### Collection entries
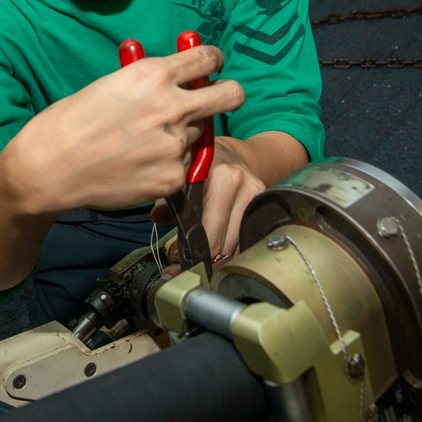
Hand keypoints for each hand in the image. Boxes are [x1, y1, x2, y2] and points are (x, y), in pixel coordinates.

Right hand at [1, 45, 244, 214]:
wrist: (49, 168)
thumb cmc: (70, 122)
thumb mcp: (112, 84)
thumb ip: (149, 81)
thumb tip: (176, 78)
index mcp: (153, 74)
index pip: (207, 58)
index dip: (213, 61)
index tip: (212, 66)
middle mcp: (171, 106)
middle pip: (229, 95)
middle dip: (228, 93)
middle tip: (220, 98)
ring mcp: (174, 144)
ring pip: (199, 134)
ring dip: (183, 135)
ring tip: (144, 144)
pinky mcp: (172, 177)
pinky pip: (183, 166)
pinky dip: (168, 165)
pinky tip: (139, 166)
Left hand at [153, 131, 308, 274]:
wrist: (232, 151)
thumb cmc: (200, 162)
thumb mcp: (178, 172)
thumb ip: (167, 197)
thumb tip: (158, 218)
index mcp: (221, 178)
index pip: (208, 230)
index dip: (190, 252)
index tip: (174, 263)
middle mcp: (243, 186)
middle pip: (224, 242)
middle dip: (202, 261)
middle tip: (182, 270)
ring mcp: (256, 196)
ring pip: (236, 244)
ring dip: (216, 259)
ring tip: (196, 265)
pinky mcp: (263, 204)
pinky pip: (244, 237)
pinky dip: (229, 249)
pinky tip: (215, 255)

### Exercise brief
What lines above contain "pinky"? Copy them out.

### Output of the task
pinky mcp: (172, 177)
pinky pip: (183, 166)
pinky dip: (168, 165)
pinky tip: (139, 166)
pinky mcp: (263, 204)
pinky pip: (244, 237)
pinky dip: (229, 249)
pinky tip: (215, 255)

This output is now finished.